‘Good Heavens, Monsieur Talleyrand,’ he cried, clasping and unclasping his hands. ‘Such a misfortune! Who could have expected it?’
‘What is it, then, Constant?’
’Oh, Monsieur, I dare not intrude upon the Emperor. And yet—And yet—The Empress is outside, and she is coming in.’
At this unexpected announcement Talleyrand and Berthier looked at each other in silence, and for once the trained features of the great diplomatist, who lived behind a mask, betrayed the fact that he was still capable of emotion. The spasm which passed over them was caused, however, rather by mischievous amusement than by consternation, while Berthier—who had an honest affection for both Napoleon and Josephine—ran frantically to the door as if to bar the Empress from entering. Constant rushed towards the curtains which screened the Emperor’s room, and then, losing courage, although he was known to be a stout-hearted man, he came running back to Talleyrand for advice. It was too late now, however, for Roustem the Mameluke had opened the door, and two ladies had entered the room. The first was tall and graceful, with a smiling face, and an affable though dignified manner. She was dressed in a black velvet cloak with white lace at the neck and sleeves, and she wore a black hat with a curling white feather. Her companion was shorter, with a countenance which would have been plain had it not been for the alert expression and large dark eyes, which gave it charm and character. A small black terrier dog had followed them in, but the first lady turned and handed the thin steel chain with which she led it to the Mameluke attendant.
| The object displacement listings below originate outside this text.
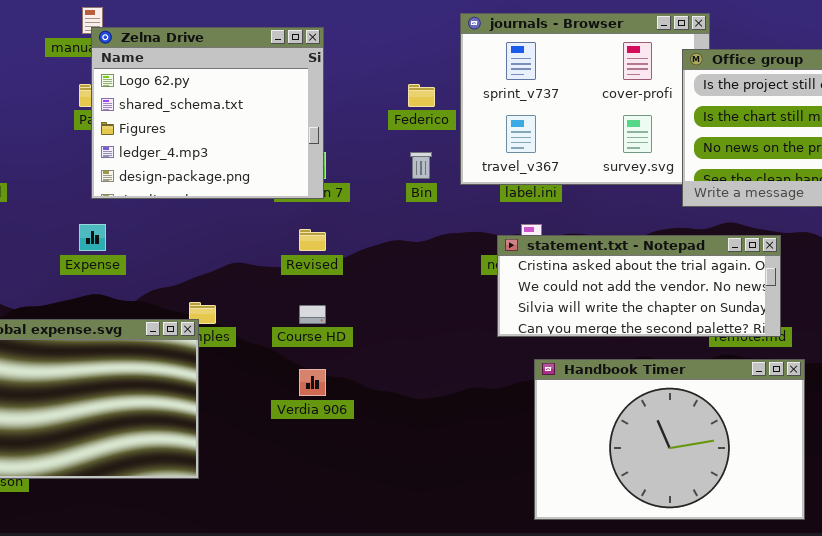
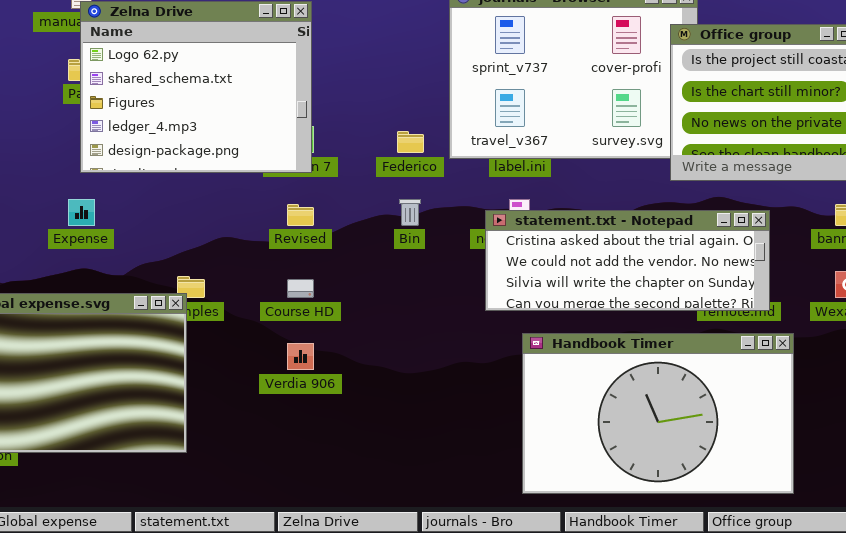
Federico: [408,84,435,107] -> [397,131,424,153], moved
Bin: [410,152,432,179] -> [399,199,421,226], moved

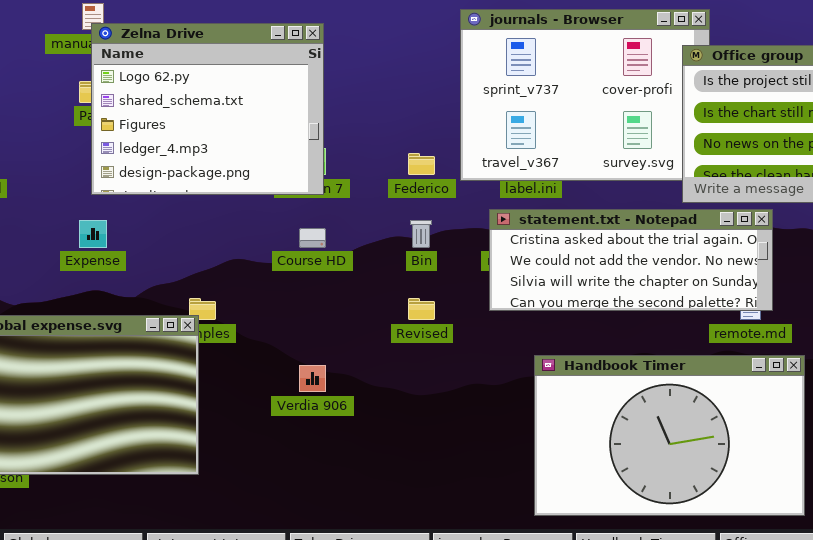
Revised: [287,204,314,226] -> [408,298,435,320], moved
statement.txt - Notepad: [485,210,770,311] -> [489,209,773,311], moved
Course HD: [287,279,314,298] -> [299,228,326,248], moved

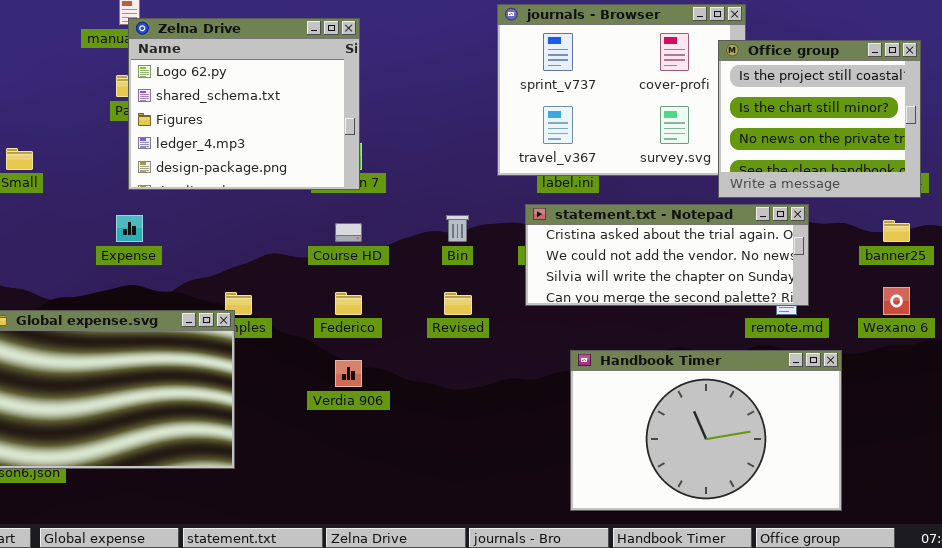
Federico: [408,153,435,175] -> [335,292,362,315], moved

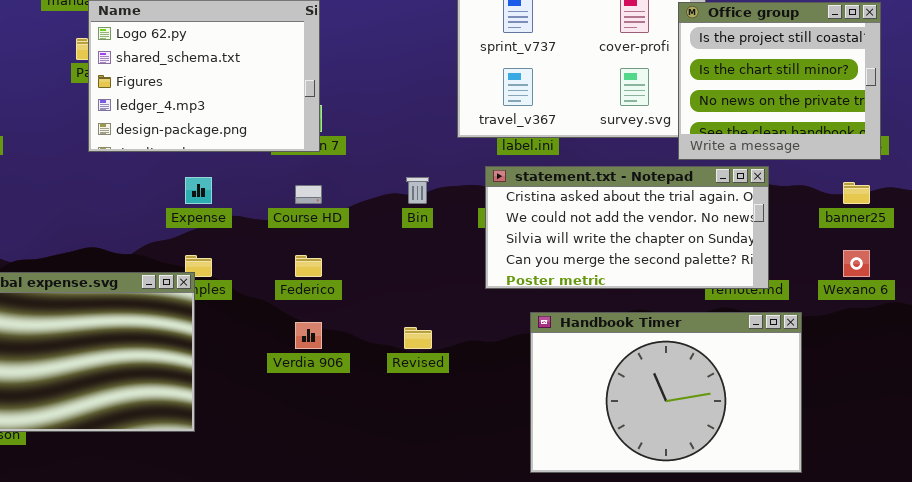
statement.txt - Notepad: [525,204,809,306] -> [485,166,769,289], resized
Expense: [116,215,143,242] -> [185,177,212,204], moved
Revised: [444,292,472,315] -> [404,327,432,349], moved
‘You had better keep Fortune outside, Roustem,’ said she, in a peculiarly sweet musical voice. ’The Emperor is not very fond of dogs, and if we intrude upon his quarters we cannot do less than consult his tastes. Good evening, Monsieur de Talleyrand! Madame de Remusat and I have driven all along the cliffs, and we have stopped as we passed to know if the Emperor is coming to Pont de Briques. But perhaps he has already started. I had expected to find him here.’
‘His Imperial Majesty was here a short time ago,’ said Talleyrand, bowing and rubbing his hands.
’I hold my salon—such a salon as Pont de Briques is capable of—this evening, and the Emperor promised me that he would set his work aside for once, and favour us with his presence. I wish we could persuade him to work less, Monsieur de Talleyrand. He has a frame of iron, but he cannot continue in this way. These nervous attacks come more frequently upon him. He will insist upon doing everything, everything himself. It is noble, but it is to be a martyr. I have no doubt that at the present moment—but you have not yet told me where he is, Monsieur de Talleyrand.’